(What the exercise asks): Please reproduce the following records exactly, with nothing omitted.

(Data section begins)

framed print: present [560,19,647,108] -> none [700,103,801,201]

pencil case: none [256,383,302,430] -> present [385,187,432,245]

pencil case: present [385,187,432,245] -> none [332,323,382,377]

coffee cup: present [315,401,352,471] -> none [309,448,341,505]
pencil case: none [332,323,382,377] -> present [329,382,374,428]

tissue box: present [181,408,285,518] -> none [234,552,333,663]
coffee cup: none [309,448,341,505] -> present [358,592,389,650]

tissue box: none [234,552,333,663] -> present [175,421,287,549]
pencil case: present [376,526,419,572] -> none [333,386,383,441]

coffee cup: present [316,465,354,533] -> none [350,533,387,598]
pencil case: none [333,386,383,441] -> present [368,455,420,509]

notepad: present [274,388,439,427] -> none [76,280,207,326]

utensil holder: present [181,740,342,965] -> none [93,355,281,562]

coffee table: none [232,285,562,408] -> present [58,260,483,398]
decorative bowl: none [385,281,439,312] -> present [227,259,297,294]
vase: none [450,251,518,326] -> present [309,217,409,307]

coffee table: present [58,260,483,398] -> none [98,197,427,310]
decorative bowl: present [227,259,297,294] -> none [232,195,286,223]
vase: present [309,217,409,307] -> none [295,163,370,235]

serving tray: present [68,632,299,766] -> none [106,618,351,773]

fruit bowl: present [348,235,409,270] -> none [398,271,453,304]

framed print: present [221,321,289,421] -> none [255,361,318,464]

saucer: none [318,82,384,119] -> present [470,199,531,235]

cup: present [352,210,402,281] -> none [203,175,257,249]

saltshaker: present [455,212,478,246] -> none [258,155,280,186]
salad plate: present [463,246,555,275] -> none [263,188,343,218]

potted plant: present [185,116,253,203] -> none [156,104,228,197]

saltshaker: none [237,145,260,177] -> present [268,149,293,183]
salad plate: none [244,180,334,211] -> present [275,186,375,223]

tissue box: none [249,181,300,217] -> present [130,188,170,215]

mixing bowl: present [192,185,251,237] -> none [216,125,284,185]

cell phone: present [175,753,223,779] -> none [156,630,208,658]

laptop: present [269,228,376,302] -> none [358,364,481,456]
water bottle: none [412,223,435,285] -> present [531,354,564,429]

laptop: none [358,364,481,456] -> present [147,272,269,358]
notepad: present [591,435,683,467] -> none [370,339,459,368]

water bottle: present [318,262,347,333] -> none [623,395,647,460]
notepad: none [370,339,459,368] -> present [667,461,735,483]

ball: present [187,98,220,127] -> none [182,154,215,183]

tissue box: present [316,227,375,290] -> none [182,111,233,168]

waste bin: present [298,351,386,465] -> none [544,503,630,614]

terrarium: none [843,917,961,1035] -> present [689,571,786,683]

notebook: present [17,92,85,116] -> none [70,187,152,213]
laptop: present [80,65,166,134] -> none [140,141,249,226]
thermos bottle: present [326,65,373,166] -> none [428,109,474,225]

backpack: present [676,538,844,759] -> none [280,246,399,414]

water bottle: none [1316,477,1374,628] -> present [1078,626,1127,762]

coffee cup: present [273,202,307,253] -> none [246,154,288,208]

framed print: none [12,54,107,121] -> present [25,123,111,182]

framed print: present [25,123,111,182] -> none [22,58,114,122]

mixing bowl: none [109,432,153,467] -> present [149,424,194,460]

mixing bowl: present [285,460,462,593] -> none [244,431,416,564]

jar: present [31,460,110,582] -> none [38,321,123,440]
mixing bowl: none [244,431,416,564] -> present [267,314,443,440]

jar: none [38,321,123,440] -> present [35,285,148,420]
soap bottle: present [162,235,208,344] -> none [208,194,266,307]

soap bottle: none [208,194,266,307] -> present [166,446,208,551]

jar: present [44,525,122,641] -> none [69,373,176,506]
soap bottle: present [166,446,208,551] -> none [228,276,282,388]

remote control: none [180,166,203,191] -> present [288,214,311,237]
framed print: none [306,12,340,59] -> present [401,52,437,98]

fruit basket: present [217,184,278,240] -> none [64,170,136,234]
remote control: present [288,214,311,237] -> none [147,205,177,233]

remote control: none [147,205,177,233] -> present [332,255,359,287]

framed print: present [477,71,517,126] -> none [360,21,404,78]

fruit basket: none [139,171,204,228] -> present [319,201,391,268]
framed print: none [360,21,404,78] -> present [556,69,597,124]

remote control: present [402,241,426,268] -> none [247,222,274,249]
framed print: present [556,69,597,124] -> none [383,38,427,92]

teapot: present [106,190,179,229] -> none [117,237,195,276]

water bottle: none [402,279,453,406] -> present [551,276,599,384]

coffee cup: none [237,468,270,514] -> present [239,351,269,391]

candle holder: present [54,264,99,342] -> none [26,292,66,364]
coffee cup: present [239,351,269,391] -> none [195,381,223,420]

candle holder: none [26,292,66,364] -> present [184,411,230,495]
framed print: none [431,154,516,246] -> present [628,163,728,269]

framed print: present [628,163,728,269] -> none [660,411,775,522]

(Data section ends)

(Your response):
framed print: present [560,19,647,108] -> none [700,103,801,201]

pencil case: none [256,383,302,430] -> present [385,187,432,245]

pencil case: present [385,187,432,245] -> none [332,323,382,377]

coffee cup: present [315,401,352,471] -> none [309,448,341,505]
pencil case: none [332,323,382,377] -> present [329,382,374,428]

tissue box: present [181,408,285,518] -> none [234,552,333,663]
coffee cup: none [309,448,341,505] -> present [358,592,389,650]

tissue box: none [234,552,333,663] -> present [175,421,287,549]
pencil case: present [376,526,419,572] -> none [333,386,383,441]

coffee cup: present [316,465,354,533] -> none [350,533,387,598]
pencil case: none [333,386,383,441] -> present [368,455,420,509]

notepad: present [274,388,439,427] -> none [76,280,207,326]

utensil holder: present [181,740,342,965] -> none [93,355,281,562]

coffee table: none [232,285,562,408] -> present [58,260,483,398]
decorative bowl: none [385,281,439,312] -> present [227,259,297,294]
vase: none [450,251,518,326] -> present [309,217,409,307]

coffee table: present [58,260,483,398] -> none [98,197,427,310]
decorative bowl: present [227,259,297,294] -> none [232,195,286,223]
vase: present [309,217,409,307] -> none [295,163,370,235]

serving tray: present [68,632,299,766] -> none [106,618,351,773]

fruit bowl: present [348,235,409,270] -> none [398,271,453,304]

framed print: present [221,321,289,421] -> none [255,361,318,464]

saucer: none [318,82,384,119] -> present [470,199,531,235]

cup: present [352,210,402,281] -> none [203,175,257,249]

saltshaker: present [455,212,478,246] -> none [258,155,280,186]
salad plate: present [463,246,555,275] -> none [263,188,343,218]

potted plant: present [185,116,253,203] -> none [156,104,228,197]

saltshaker: none [237,145,260,177] -> present [268,149,293,183]
salad plate: none [244,180,334,211] -> present [275,186,375,223]

tissue box: none [249,181,300,217] -> present [130,188,170,215]

mixing bowl: present [192,185,251,237] -> none [216,125,284,185]

cell phone: present [175,753,223,779] -> none [156,630,208,658]

laptop: present [269,228,376,302] -> none [358,364,481,456]
water bottle: none [412,223,435,285] -> present [531,354,564,429]

laptop: none [358,364,481,456] -> present [147,272,269,358]
notepad: present [591,435,683,467] -> none [370,339,459,368]

water bottle: present [318,262,347,333] -> none [623,395,647,460]
notepad: none [370,339,459,368] -> present [667,461,735,483]

ball: present [187,98,220,127] -> none [182,154,215,183]

tissue box: present [316,227,375,290] -> none [182,111,233,168]

waste bin: present [298,351,386,465] -> none [544,503,630,614]

terrarium: none [843,917,961,1035] -> present [689,571,786,683]

notebook: present [17,92,85,116] -> none [70,187,152,213]
laptop: present [80,65,166,134] -> none [140,141,249,226]
thermos bottle: present [326,65,373,166] -> none [428,109,474,225]

backpack: present [676,538,844,759] -> none [280,246,399,414]

water bottle: none [1316,477,1374,628] -> present [1078,626,1127,762]

coffee cup: present [273,202,307,253] -> none [246,154,288,208]

framed print: none [12,54,107,121] -> present [25,123,111,182]

framed print: present [25,123,111,182] -> none [22,58,114,122]

mixing bowl: none [109,432,153,467] -> present [149,424,194,460]

mixing bowl: present [285,460,462,593] -> none [244,431,416,564]

jar: present [31,460,110,582] -> none [38,321,123,440]
mixing bowl: none [244,431,416,564] -> present [267,314,443,440]

jar: none [38,321,123,440] -> present [35,285,148,420]
soap bottle: present [162,235,208,344] -> none [208,194,266,307]

soap bottle: none [208,194,266,307] -> present [166,446,208,551]

jar: present [44,525,122,641] -> none [69,373,176,506]
soap bottle: present [166,446,208,551] -> none [228,276,282,388]

remote control: none [180,166,203,191] -> present [288,214,311,237]
framed print: none [306,12,340,59] -> present [401,52,437,98]

fruit basket: present [217,184,278,240] -> none [64,170,136,234]
remote control: present [288,214,311,237] -> none [147,205,177,233]

remote control: none [147,205,177,233] -> present [332,255,359,287]

framed print: present [477,71,517,126] -> none [360,21,404,78]

fruit basket: none [139,171,204,228] -> present [319,201,391,268]
framed print: none [360,21,404,78] -> present [556,69,597,124]

remote control: present [402,241,426,268] -> none [247,222,274,249]
framed print: present [556,69,597,124] -> none [383,38,427,92]

teapot: present [106,190,179,229] -> none [117,237,195,276]

water bottle: none [402,279,453,406] -> present [551,276,599,384]

coffee cup: none [237,468,270,514] -> present [239,351,269,391]

candle holder: present [54,264,99,342] -> none [26,292,66,364]
coffee cup: present [239,351,269,391] -> none [195,381,223,420]

candle holder: none [26,292,66,364] -> present [184,411,230,495]
framed print: none [431,154,516,246] -> present [628,163,728,269]

framed print: present [628,163,728,269] -> none [660,411,775,522]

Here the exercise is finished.